4th Premier of Nunavut
- In office November 21, 2017 – June 14, 2018
- Commissioner: Nellie Kusugak
- Preceded by: Peter Taptuna
- Succeeded by: Joe Savikataaq

Member of the Legislative Assembly of Nunavut for Aggu
- In office October 28, 2013 – August 13, 2021
- Preceded by: district created
- Succeeded by: Joanna Quassa

11th Speaker of the Legislative Assembly of Nunavut
- In office February 26, 2020 – August 13, 2021
- Preceded by: Simeon Mikkungwak
- Succeeded by: Tony Akoak

Personal details
- Born: January 12, 1952 (age 74) Igloolik, Northwest Territories (now Nunavut)
- Party: non-partisan consensus government
- Relatives: Joanna Quassa (sister in-law)
- Occupation: Indigenous land claims negotiator, journalist and MLA in Nunavut

= Paul Quassa =

Canadian politician (born 1952)

Paul Aarulaaq Quassa (ᐹᓪ ᖁᐊᓴ; born January 12, 1952) is a Canadian politician who served as the fourth premier of Nunavut from November 2017 to June 2018. He served as a Member of the Legislative Assembly of Nunavut, representing Aggu from 2013 until 2021.

An Inuk, Quassa became involved in Inuit politics at the age of 20, and was one of the chief negotiators of the Nunavut Land Claims Agreement that created the modern territory of Nunavut.

== Early life ==
Quassa was born in Manitok, a hunting camp near Igloolik.
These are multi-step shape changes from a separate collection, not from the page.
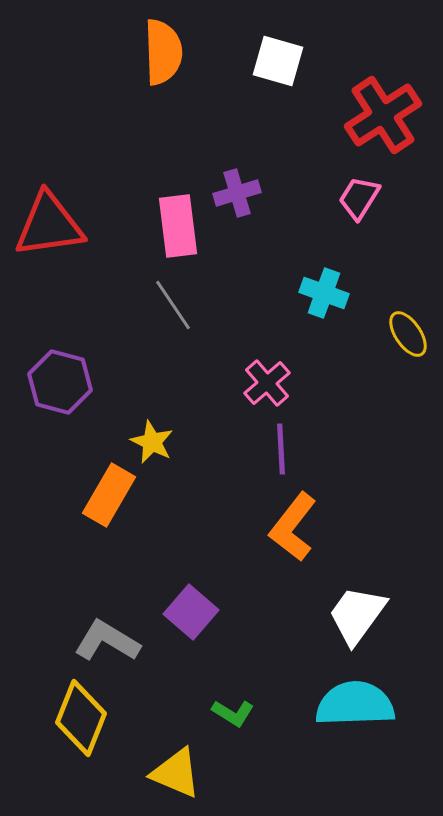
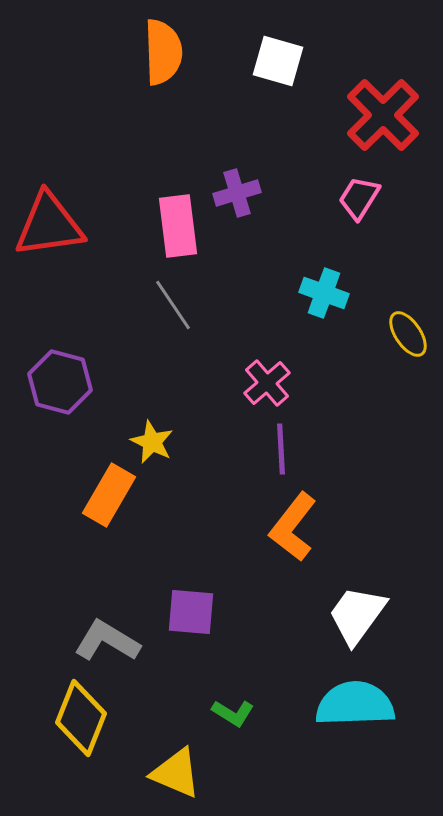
red cross: rotated 12 degrees counterclockwise
purple square: rotated 36 degrees counterclockwise
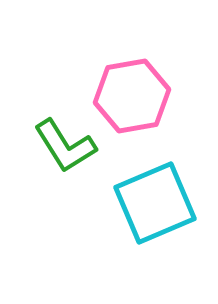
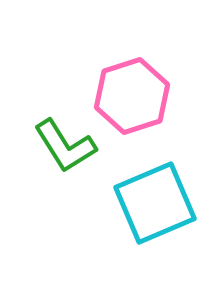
pink hexagon: rotated 8 degrees counterclockwise
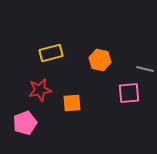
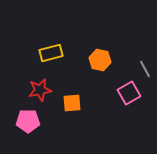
gray line: rotated 48 degrees clockwise
pink square: rotated 25 degrees counterclockwise
pink pentagon: moved 3 px right, 2 px up; rotated 20 degrees clockwise
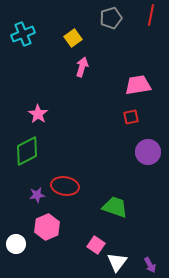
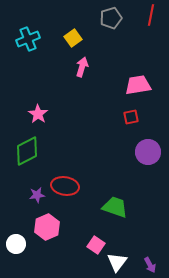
cyan cross: moved 5 px right, 5 px down
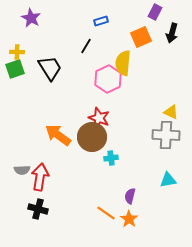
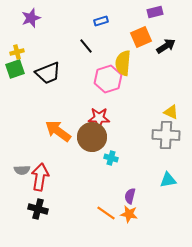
purple rectangle: rotated 49 degrees clockwise
purple star: rotated 24 degrees clockwise
black arrow: moved 6 px left, 13 px down; rotated 138 degrees counterclockwise
black line: rotated 70 degrees counterclockwise
yellow cross: rotated 16 degrees counterclockwise
black trapezoid: moved 2 px left, 5 px down; rotated 100 degrees clockwise
pink hexagon: rotated 8 degrees clockwise
red star: rotated 20 degrees counterclockwise
orange arrow: moved 4 px up
cyan cross: rotated 24 degrees clockwise
orange star: moved 5 px up; rotated 24 degrees counterclockwise
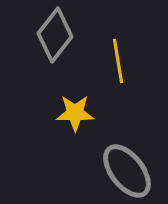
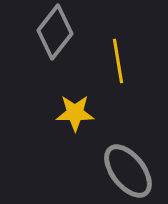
gray diamond: moved 3 px up
gray ellipse: moved 1 px right
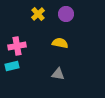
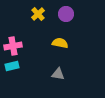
pink cross: moved 4 px left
Born in an igloo, he was raised for the first years of his life in what he described as "the Inuit traditional way of life", part of the last generation to do so. At the age of six, he was taken to a Canadian Indian residential school in Churchill, Manitoba.

== Land claims work ==
He returned to Igloolik in 1972 to work on land claims and served as president of the Tunngavik Federation of Nunavut in the early 1990s. He was one of the negotiators of, and a signatory of, the Nunavut Land Claims Agreement settlement that led to the establishment of Nunavut.
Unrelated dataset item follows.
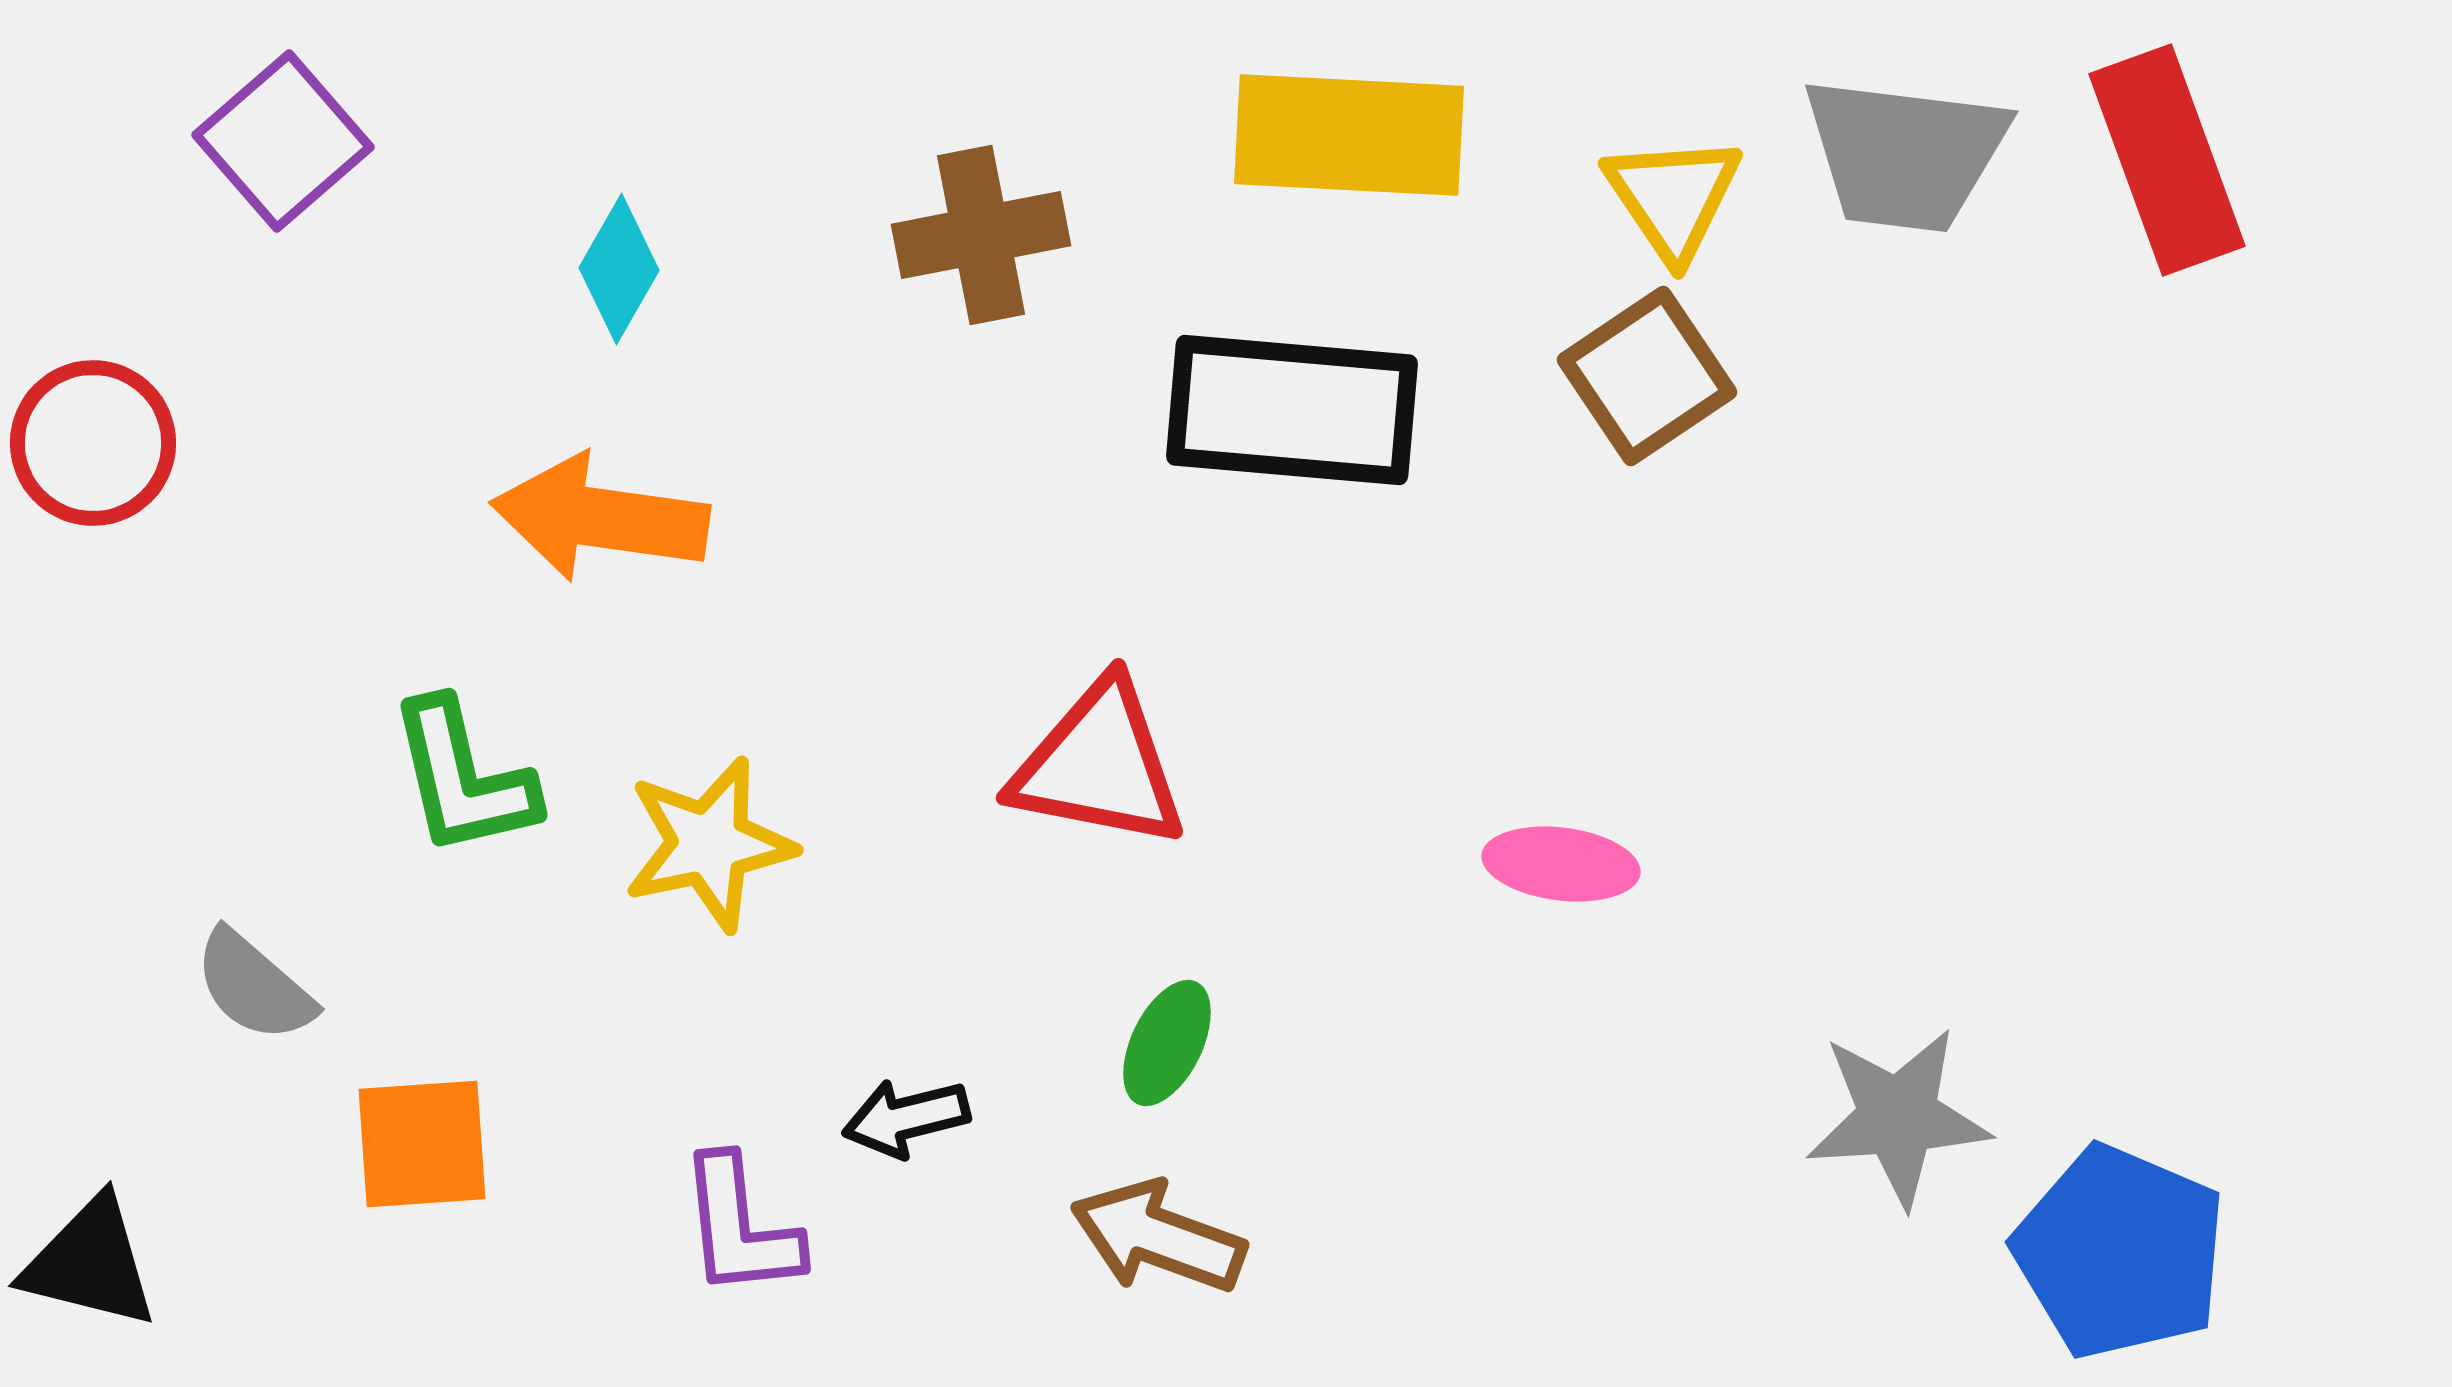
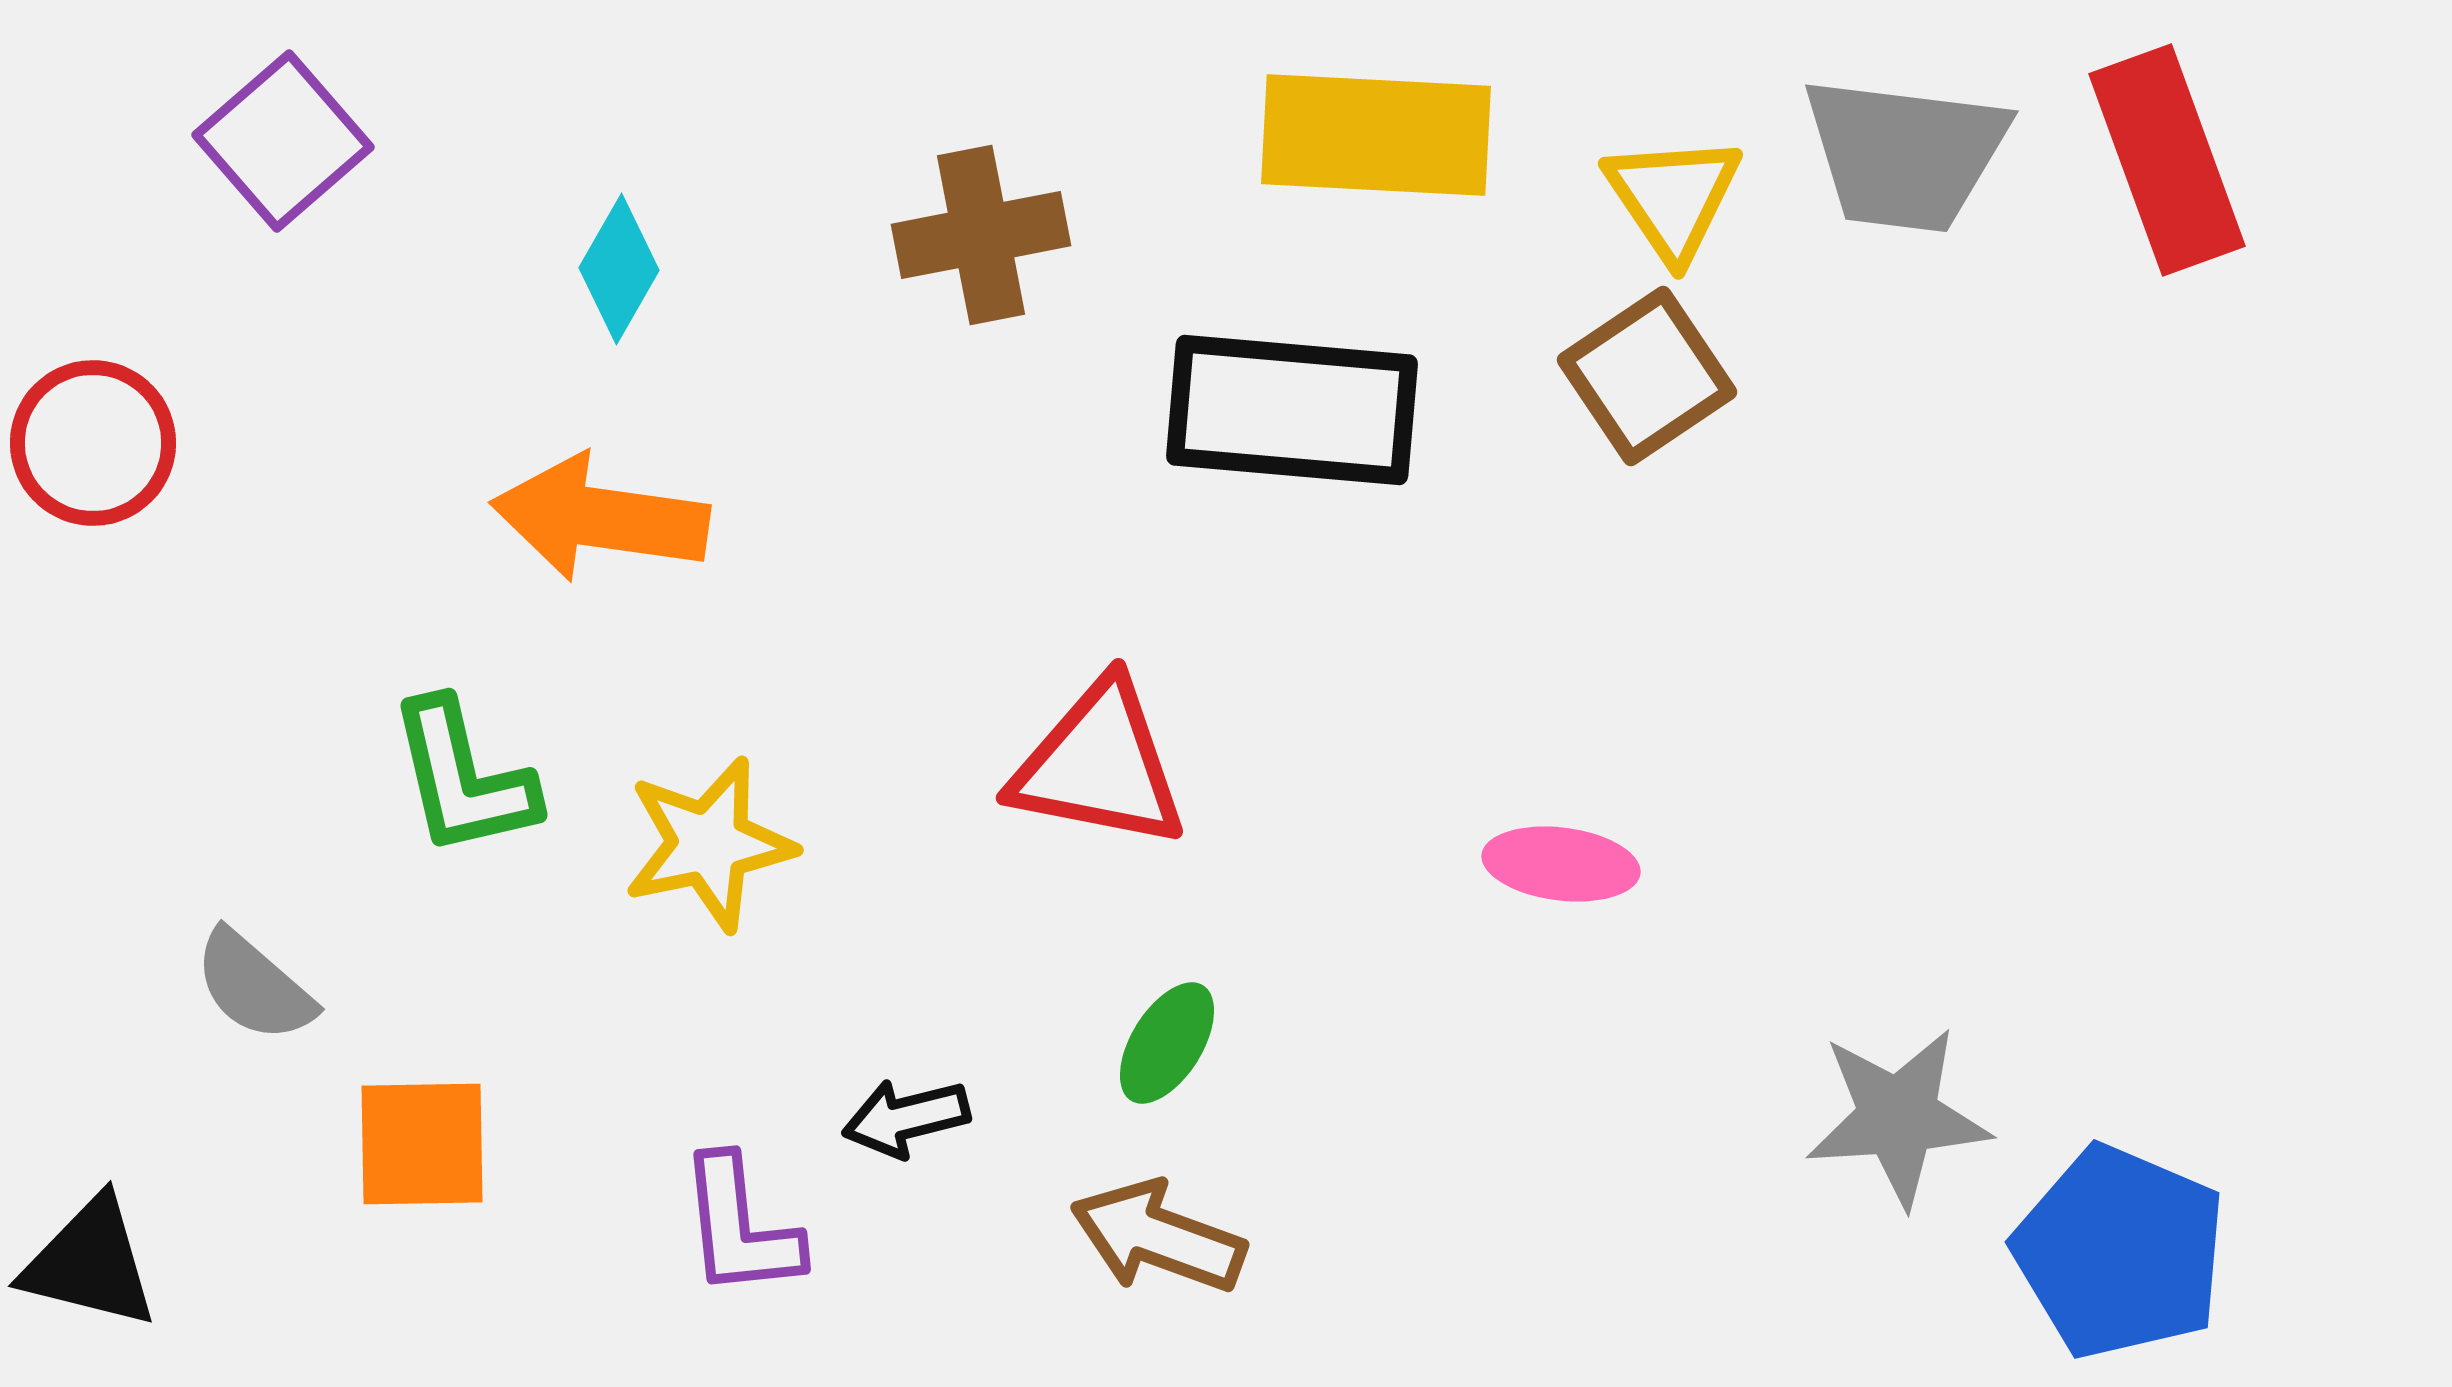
yellow rectangle: moved 27 px right
green ellipse: rotated 6 degrees clockwise
orange square: rotated 3 degrees clockwise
He was dropped from the presidency of TFN in 1992 following allegations of sexual assault against a woman, but received a discharge in court and was subsequently reinstated as president of the organization and the successor Nunavut Tunngavik Incorporated. Quassa also worked as a journalist with CBC North, the Inuit Broadcasting Corporation and Isuma Productions.

== Political career ==
First elected to the Legislative Assembly of Nunavut in the 2013 election, he represents the electoral district of Aggu. He served in the Executive Council of Nunavut as Minister of Education during the 4th Legislative Assembly of Nunavut. As Education Minister, he unsuccessfully attempted to introduce bilingual education in schools, in both English and Inuktitut.

He was reelected in the 2017 election, and was subsequently selected as premier at the Nunavut Leadership Forum under the territory's consensus government system.
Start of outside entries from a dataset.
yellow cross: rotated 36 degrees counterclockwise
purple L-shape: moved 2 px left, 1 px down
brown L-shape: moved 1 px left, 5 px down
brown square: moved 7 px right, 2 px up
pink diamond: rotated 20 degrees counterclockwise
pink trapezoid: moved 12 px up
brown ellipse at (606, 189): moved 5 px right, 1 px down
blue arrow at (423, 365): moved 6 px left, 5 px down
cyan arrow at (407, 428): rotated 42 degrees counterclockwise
=== Vote of no confidence ===
On June 14, 2018, he lost a non-confidence vote by 16–3, with two abstentions. The motion of no-confidence was tabled by MLA John Main, in response to what Main described as an "autocratic style" of leadership, and wider criticism by MLAs of the spending decisions made by Quassa's government.

Quassa was replaced as Premier by former deputy premier Joe Savikataaq.

On February 26, 2020, he was selected as the new Speaker of the Legislative Assembly of Nunavut following the resignation of Simeon Mikkungwak from the legislature the previous day. He did not seek re-election in 2021.